The most-mocked Hollywood moments of years past tended to be personal scenes of intimacy and crisis, many of which the public was never supposed to see. Sex tapes, shoplifting scandals, nervous breakdowns, and off-the-cuff fits of pique provided the fodder for the instances of second-hand embarrassment that littered early internet pop culture. But contemporary cringe is often carefully scripted and even lavishly funded.
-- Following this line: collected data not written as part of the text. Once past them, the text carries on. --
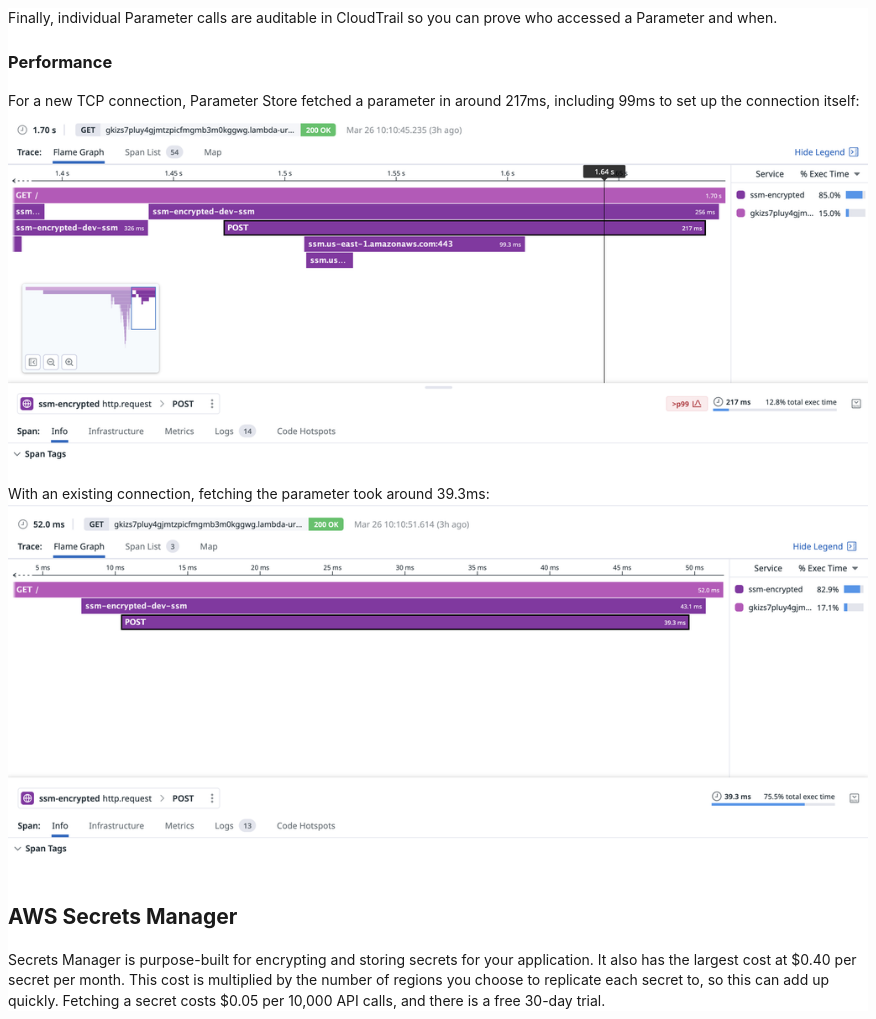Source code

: Finally, individual Parameter calls are auditable in CloudTrail so you can prove who accessed a Parameter and when.

### Performance
For a new TCP connection, Parameter Store fetched a parameter in around 217ms, including 99ms to set up the connection itself:
<span class="image fit"><a href="/assets/images/secrets/ssm_cold.png" target="_blank"><img src="/assets/images/secrets/ssm_cold.png" alt="Systems Manager Parameter Store cold request"></a></span>

With an existing connection, fetching the parameter took around 39.3ms:
<span class="image fit"><a href="/assets/images/secrets/ssm_warm.png" target="_blank"><img src="/assets/images/secrets/ssm_warm.png" alt="Systems Manager Parameter Store warm request"></a></span>

## AWS Secrets Manager
Secrets Manager is purpose-built for encrypting and storing secrets for your application. It also has the largest cost at $0.40 per secret per month. This cost is multiplied by the number of regions you choose to replicate each secret to, so this can add up quickly. Fetching a secret costs $0.05 per 10,000 API calls, and there is a free 30-day trial.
The incidents speak less to private, human moments made public, but to a more fundamental celebrity and aspiring-celebrity disconnect with the spirit of the age. In the bad old days, famous people were mocked for being too human, too vulnerable to stress, strain, mental illness, and private lapses in judgement. Now the most mocked cultural ephemera often underscore how unlike our world Hollywood is, evincing tone-deafness around class and culture, and often a simple inability to predict the tastes of the time.

It’s against this Jenna Maroney-filled cultural sphere that the wave of affection for 2000s celebrities like Britney Spears, Paris Hilton, and Lindsey Lohan is cresting. Part of this is nostalgia as repentance, via the re-litigation of the misdeeds of an earlier tabloid era. But I think part of it might be a genuine longing for those earlier years when, in some ways at least, they really were just like us.